The present Playa del Carmen is relatively new development, so most of the structures you will find here are also new. The variety of architecture in the city varies greatly, though at the west of Quinta Avenida and in other developing areas, the look and feel adopts many elements of traditional building. They are characterize by a very relaxed style using rustic clapboard walls, rough-hewn wood, and thatched roofs. This design results in a very laidback atmosphere. Some structures have even hooks on the thatched cottages (cabañas) for people to hang their hammocks.
But in Playacar and areas along the coast, well-appointed buildings dominate. These areas are brimming with swanky hotels, stylish restaurants, and huge all-inclusive resorts. You will see an eclectic range of architectural styles that range from classic to modern and to the sybaritic. This part of Playa del Carmen also houses chic neo-classic buildings and beautiful Mediterranean-style structures.

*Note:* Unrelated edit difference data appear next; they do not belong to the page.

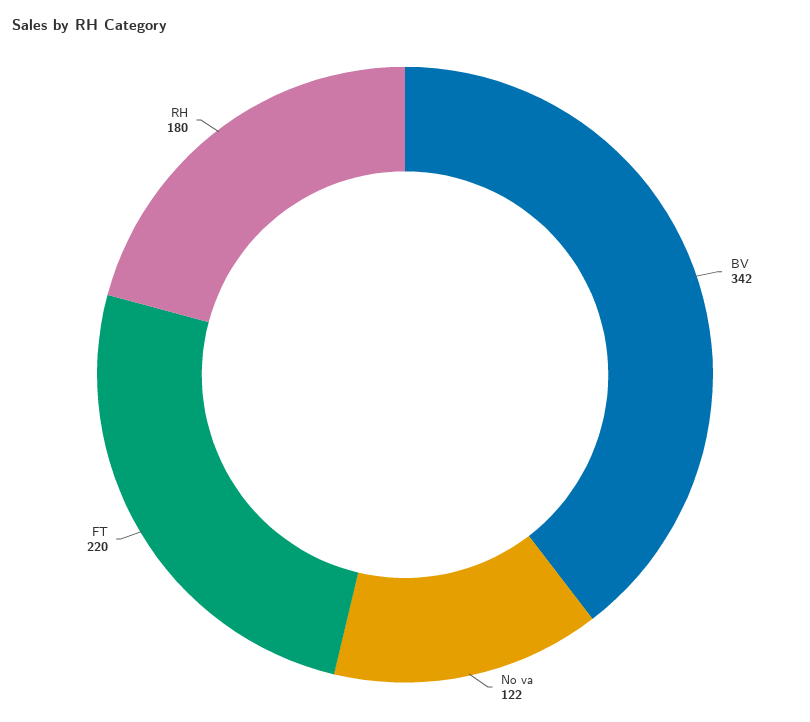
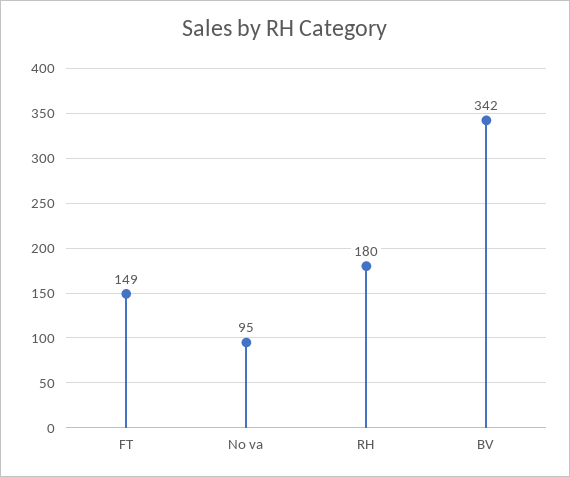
No va: 122 -> 95
FT: 220 -> 149

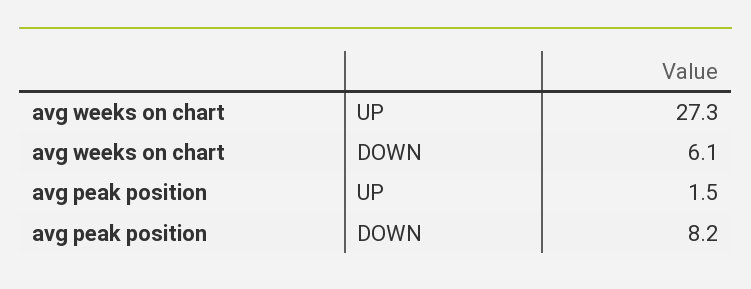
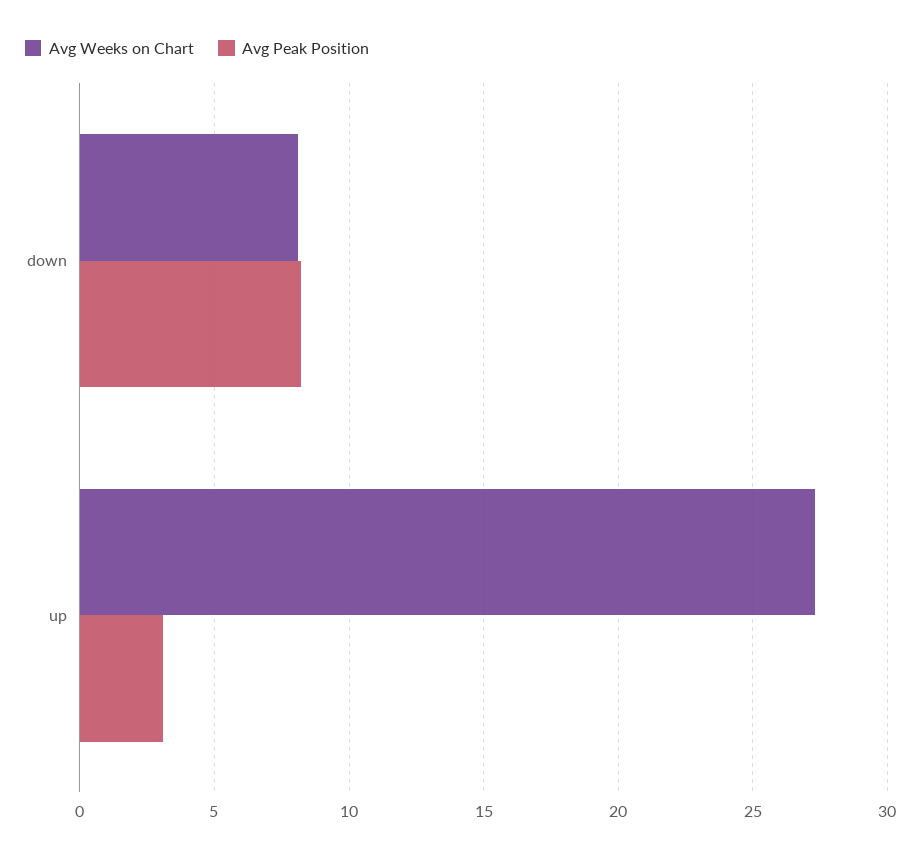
avg weeks on chart, DOWN: 6.1 -> 8
avg peak position, UP: 1.5 -> 3

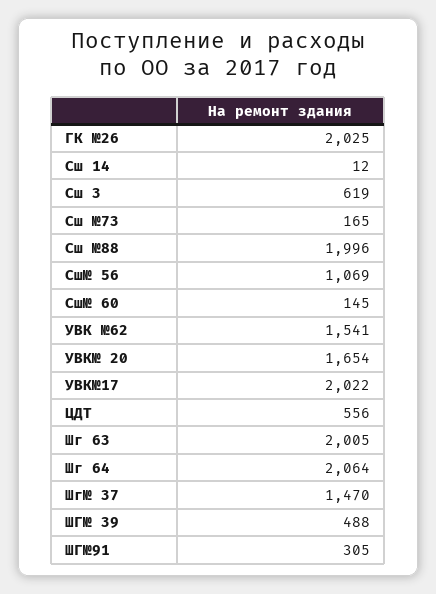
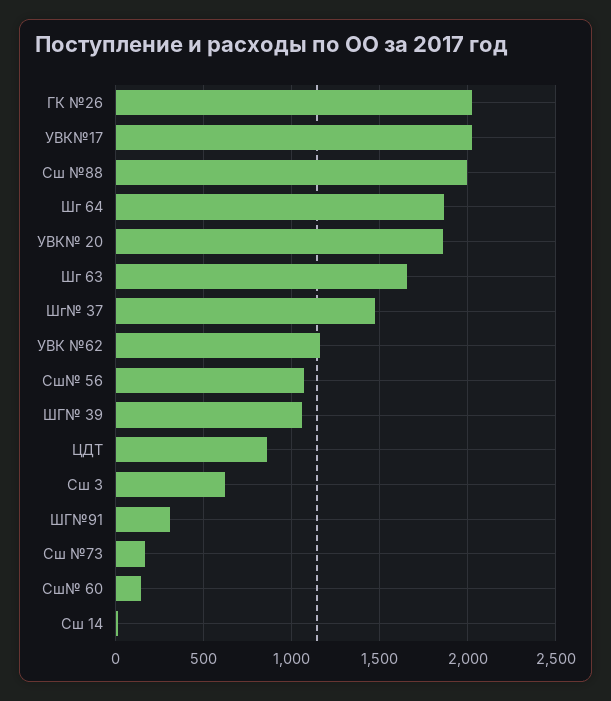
УВК №62: 1541 -> 1150
УВК№ 20: 1654 -> 1850
ЦДТ: 556 -> 850
Шг 63: 2005 -> 1650
Шг 64: 2064 -> 1850
ШГ№ 39: 488 -> 1050

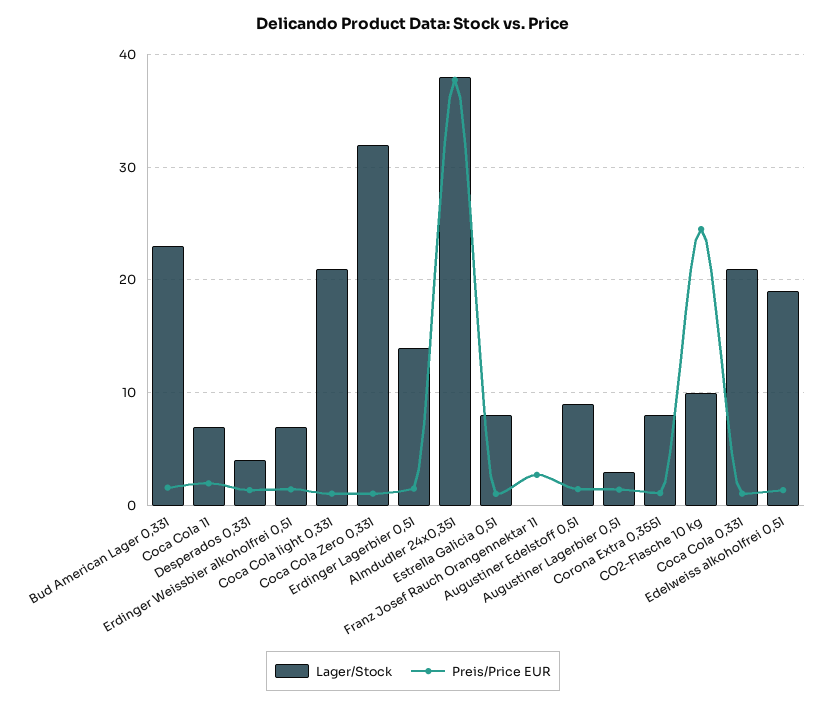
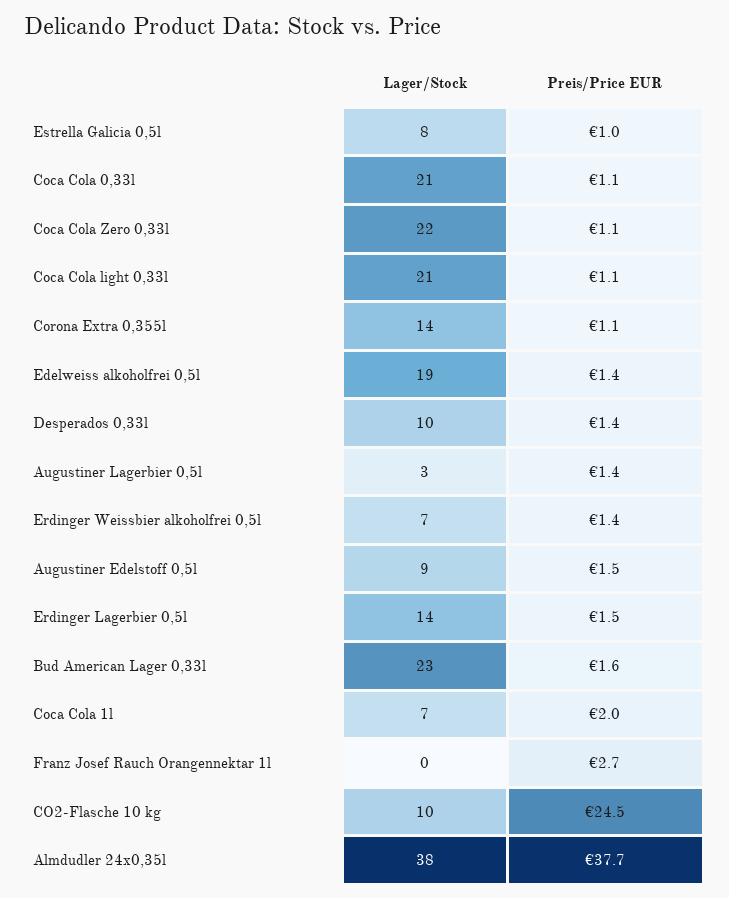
Lager/Stock, Desperados 0,33l: 4 -> 10
Lager/Stock, Coca Cola Zero 0,33l: 32 -> 22
Lager/Stock, Corona Extra 0,355l: 8 -> 14

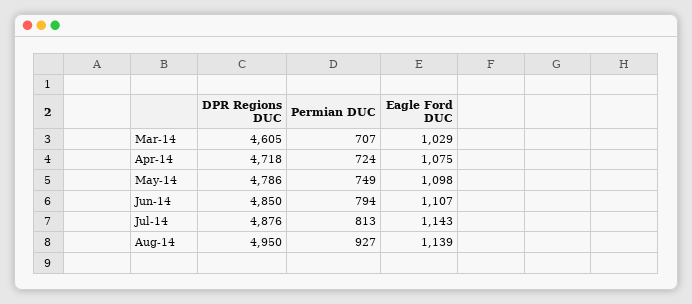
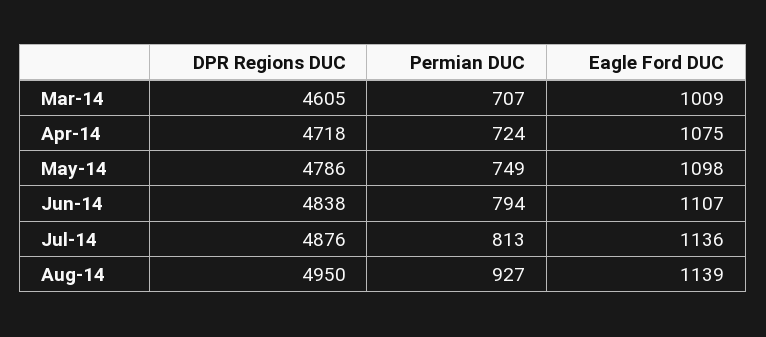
Eagle Ford DUC, Mar-14: 1029 -> 1009
DPR Regions DUC, Jun-14: 4850 -> 4838
Eagle Ford DUC, Jul-14: 1143 -> 1136

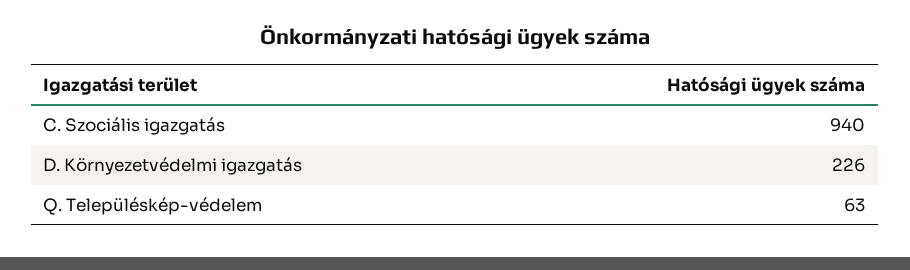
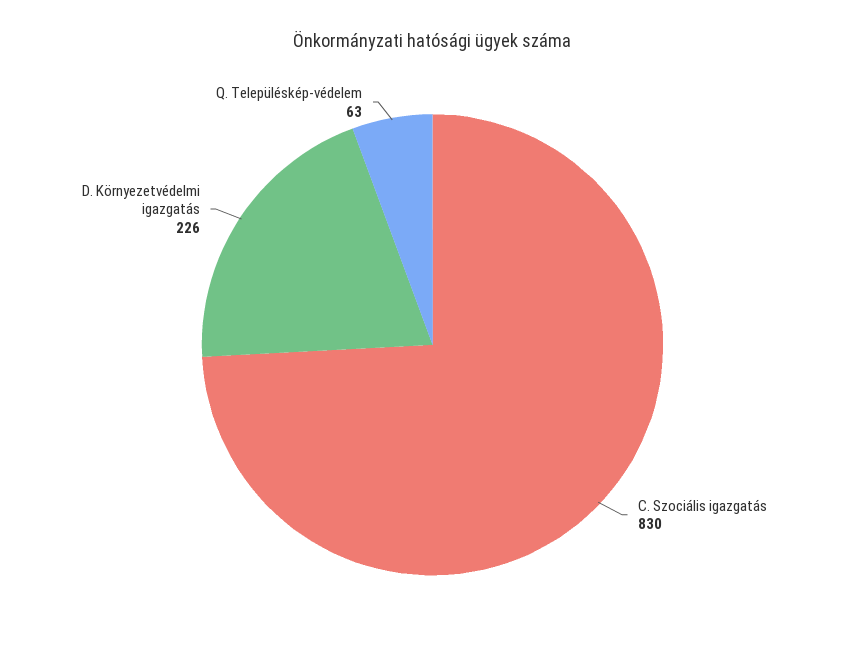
C. Szociális igazgatás: 940 -> 830

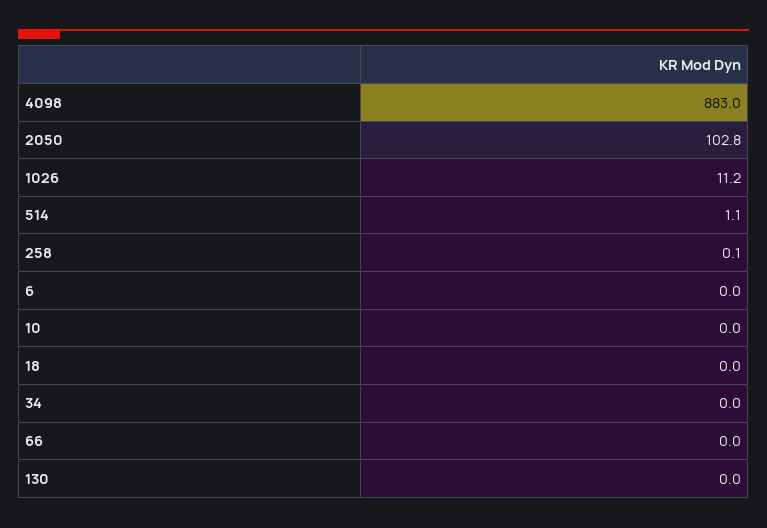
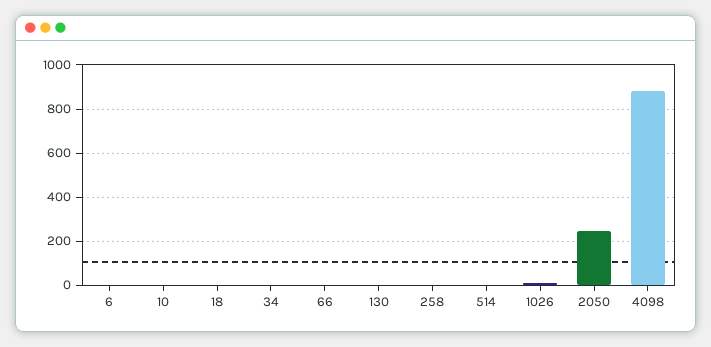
2050: 102.8 -> 250

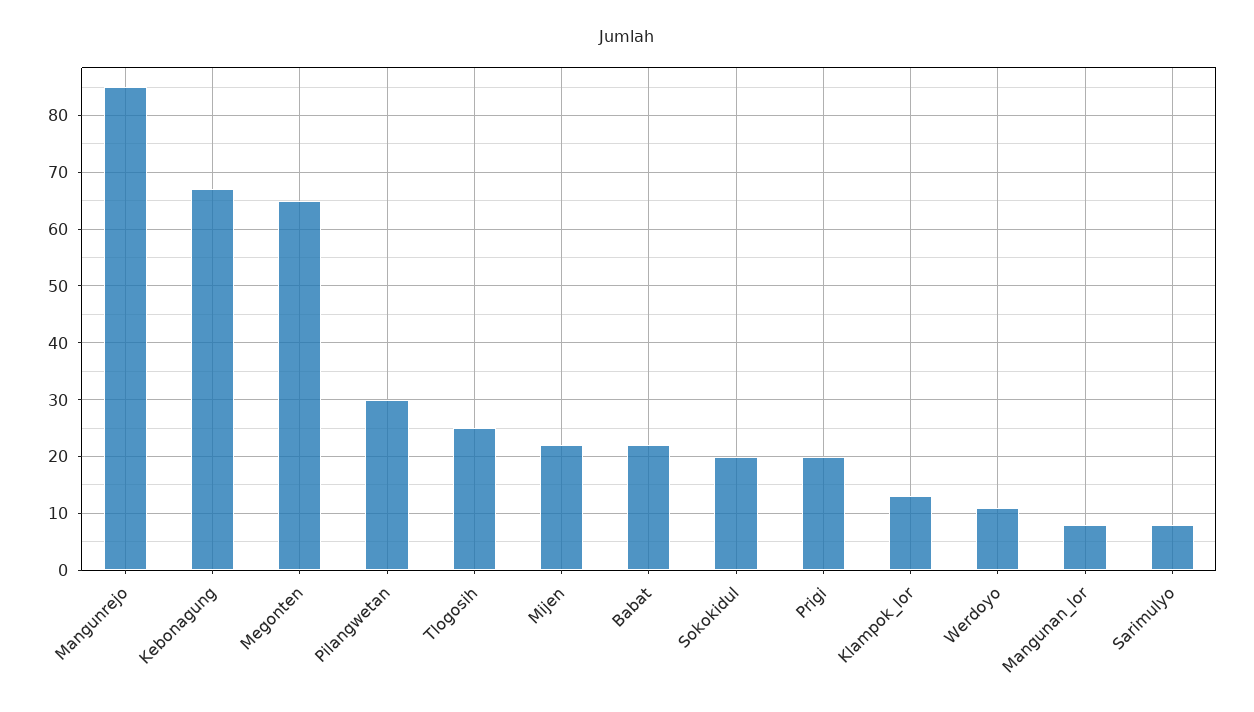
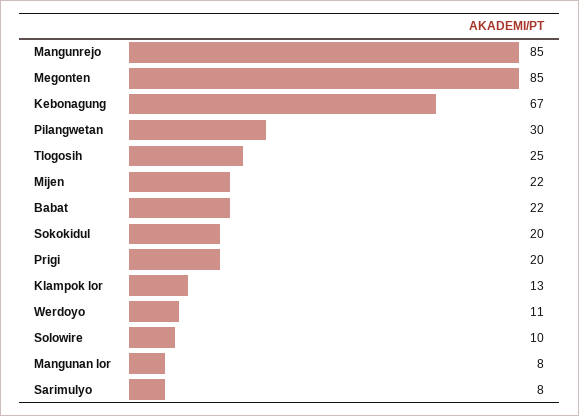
Megonten: 65 -> 85
Solowire: none -> 10

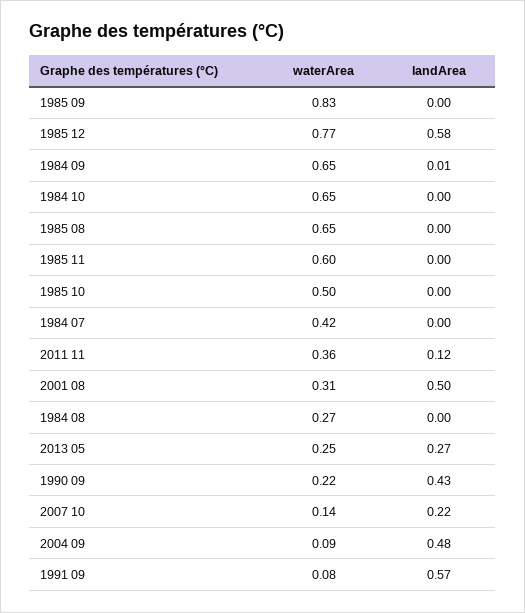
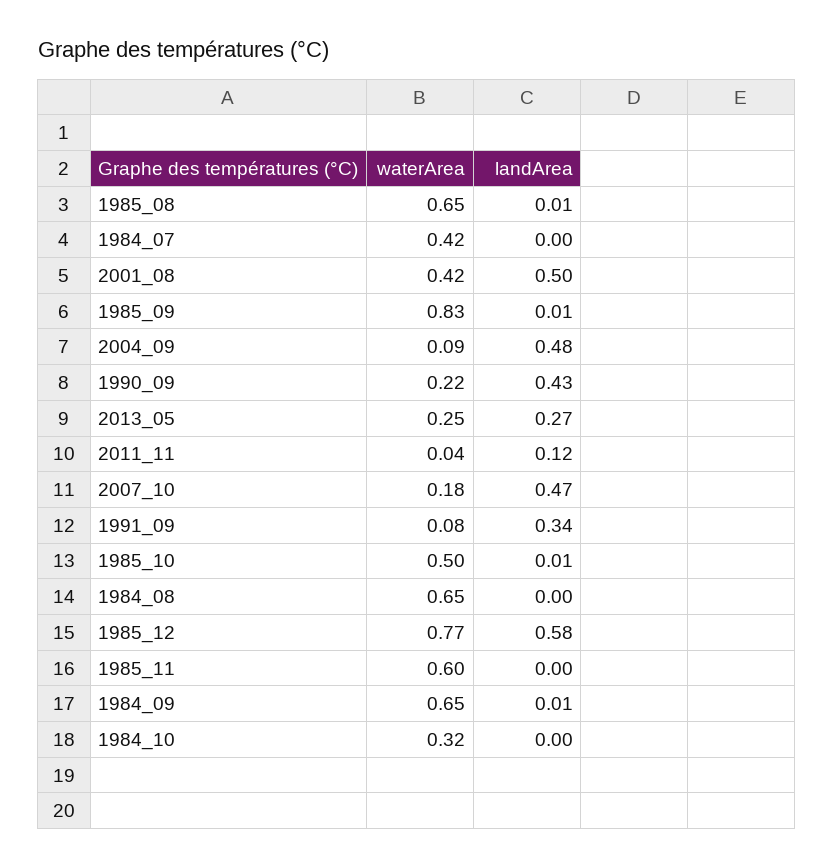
landArea, 1985 09: 0 -> 0.01
waterArea, 1984 10: 0.65 -> 0.32
landArea, 1985 08: 0 -> 0.01
landArea, 1985 10: 0 -> 0.01
waterArea, 2011 11: 0.36 -> 0.04
waterArea, 2001 08: 0.31 -> 0.42
waterArea, 1984 08: 0.27 -> 0.65
waterArea, 2007 10: 0.14 -> 0.18
landArea, 2007 10: 0.22 -> 0.47
landArea, 1991 09: 0.57 -> 0.34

Of course, there are also the ruins of the Mayan civilization, which still reflects the grandeur of the ancient civilization. They stand as a class of their own. Chichen Itza, houses a large concentration of Mayan ruins. You will find here the main temple of El Castillo, well-known because of the autumnal and vernal equinoxes. The sunlight bathing the western part of the main stairway of the pyramid is a sight to behold. It gives the illusion of a serpent’s body that moves lithely down the structure until it joins with the serpent head stone carving at the bottom.
Tulum, while not as grand as Chichen Itza, is still an imposing site. It is the smallest but also the most scenic Mayan site. Coba is a less known, but impressive site. It is rather large, having the tallest temple (140 feet) in the northern Yucatan as its major attraction. You can climb the remarkable temple steps and have a superb view of the surrounding lakes and jungle.